South African system seen suppressing scrap prices

Nation’s government sees a scrap shortage, while recyclers point to protectionism and price suppression.


Restrictions on the free trade of scrap metal in South Africa have included an export ban and currently involve a system described by a trade advisor as one that “forces metal recyclers to first offer their scrap to domestic consumers at a large discount before they can get a permit to export.”

In an early August essay posted to the website of Johannesburg-based Business Live, Donald MacKay of Centurion, South Africa-based XA International Trade Advisors says the system in place is “a double blow” for a scrap collection and processing sector that is “bearing the brunt” of the interference in the market.

McKay says the domestic favoritism policy is being championed by Ebrahim Patel, the country’s trade, industry and competition minister, who he says is trying to “resurrect” South Africa’s ferrous scrap-fed electric arc furnace (EAF) steel minimill sector.

McKay writes that Patel recently extended by two years a price preference system (PPS) on scrap metal.
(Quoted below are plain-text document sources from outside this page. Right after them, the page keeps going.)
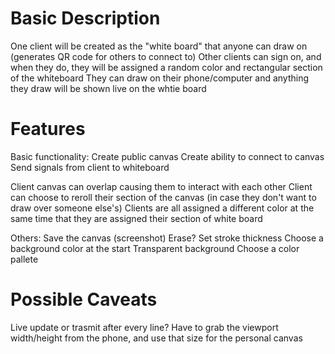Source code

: 
* Basic Description
One client will be created as the "white board" that anyone can draw on (generates QR code for others to connect to)
Other clients can sign on, and when they do, they will be assigned a random color and rectangular section of the whiteboard
They can draw on their phone/computer and anything they draw will be shown live on the whtie board


* Features
Basic functionality:
Create public canvas
Create ability to connect to canvas
Send signals from client to whiteboard

Client canvas can overlap causing them to interact with each other
Client can choose to reroll their section of the canvas (in case they don't want to draw over someone else's)
Clients are all assigned a different color at the same time that they are assigned their section of white board

Others:
Save the canvas (screenshot)
Erase?
Set stroke thickness
Choose a background color at the start
Transparent background
Choose a color pallete

* Possible Caveats
Live update or trasmit after every line?
Have to grab the viewport width/height from the phone, and use that size for the personal canvas

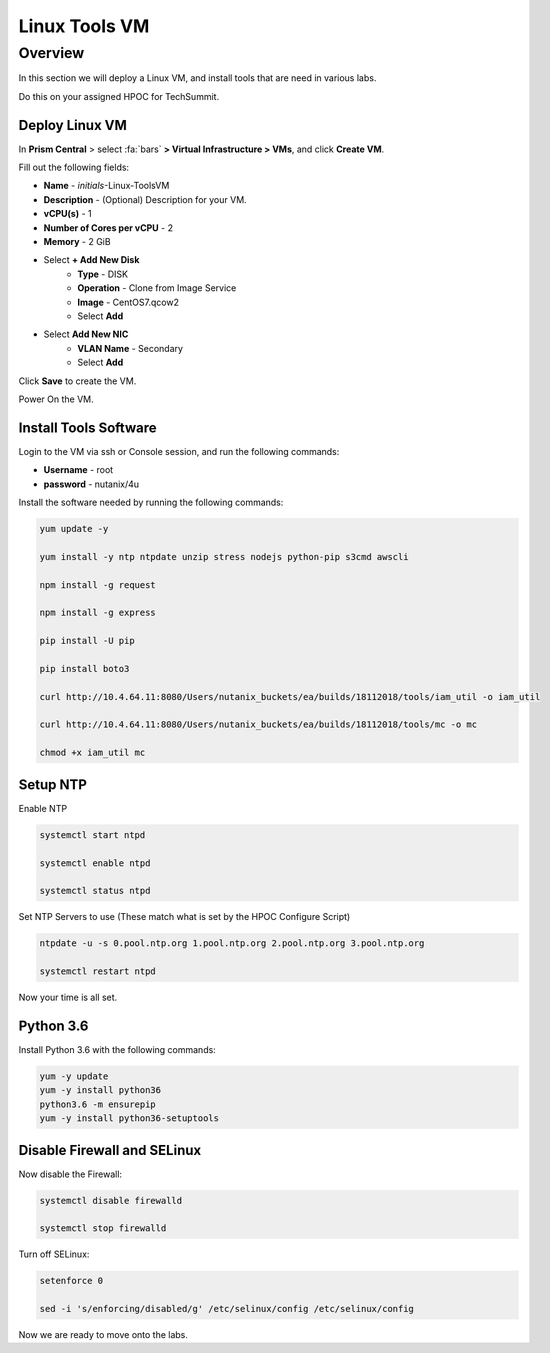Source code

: .. _linux_tools_vm:

---------------
Linux Tools VM
---------------

Overview
+++++++++
In this section we will deploy a Linux VM, and install tools that are need in various labs.

Do this on your assigned HPOC for TechSummit.

Deploy Linux VM
...............

In **Prism Central** > select :fa:`bars` **> Virtual Infrastructure > VMs**, and click **Create VM**.

Fill out the following fields:

- **Name** - *initials*-Linux-ToolsVM
- **Description** - (Optional) Description for your VM.
- **vCPU(s)** - 1
- **Number of Cores per vCPU** - 2
- **Memory** - 2 GiB

- Select **+ Add New Disk**
    - **Type** - DISK
    - **Operation** - Clone from Image Service
    - **Image** - CentOS7.qcow2
    - Select **Add**

- Select **Add New NIC**
    - **VLAN Name** - Secondary
    - Select **Add**

Click **Save** to create the VM.

Power On the VM.

Install Tools Software
......................

Login to the VM via ssh or Console session, and run the following commands:

- **Username** - root
- **password** - nutanix/4u

Install the software needed by running the following commands:

.. code-block:: bash

  yum update -y

  yum install -y ntp ntpdate unzip stress nodejs python-pip s3cmd awscli

  npm install -g request

  npm install -g express

  pip install -U pip

  pip install boto3

  curl http://10.4.64.11:8080/Users/nutanix_buckets/ea/builds/18112018/tools/iam_util -o iam_util

  curl http://10.4.64.11:8080/Users/nutanix_buckets/ea/builds/18112018/tools/mc -o mc

  chmod +x iam_util mc

Setup NTP
.........

Enable NTP

.. code-block:: bash

  systemctl start ntpd

  systemctl enable ntpd

  systemctl status ntpd

Set NTP Servers to use (These match what is set by the HPOC Configure Script)

.. code-block:: bash

  ntpdate -u -s 0.pool.ntp.org 1.pool.ntp.org 2.pool.ntp.org 3.pool.ntp.org

  systemctl restart ntpd

Now your time is all set.

Python 3.6
...........

Install Python 3.6 with the following commands:

.. code-block:: bash

  yum -y update
  yum -y install python36
  python3.6 -m ensurepip
  yum -y install python36-setuptools

Disable Firewall and SELinux
............................

Now disable the Firewall:

.. code-block:: bash

  systemctl disable firewalld

  systemctl stop firewalld

Turn off SELinux:

.. code-block:: bash

  setenforce 0

  sed -i 's/enforcing/disabled/g' /etc/selinux/config /etc/selinux/config


Now we are ready to move onto the labs.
Under this system, if a domestic consumer (minimill or foundry) makes an offer at the PPS ferrous scrap price, the recycler must accept the offer.

While Patel seems to be protecting that nation’s steel and iron producers against a perceived shortage of ferrous scrap, McKay says in the meantime “recyclers must sell at a discount locally and at a discount when they export.” He continues, “This cost is borne by waste pickers, arguably one of the worst jobs in the country. These 300,000 poor people will get paid even less for their scrap so the shareholders of the 10 minimills can benefit, an obscene transfer of wealth from the poor to the rich.”

The extension of PPS does not apply only to ferrous scrap, writes McKay, but also to nonferrous scrap largely disconnected from the needs of EAF mills or iron foundries.

The founder and director of XA International Trade Advisors concludes, “It is not clear at all how the recycling sector will remain profitable. The industry will concentrate and competition will disappear. It will happen quickly. Lower value scrap will not be collected, with all the economic value having been sucked out of the system. That cheaper scrap will end up in landfills, creating yet more problems. And a few oligarchs will emerge, which I think might be the plan.”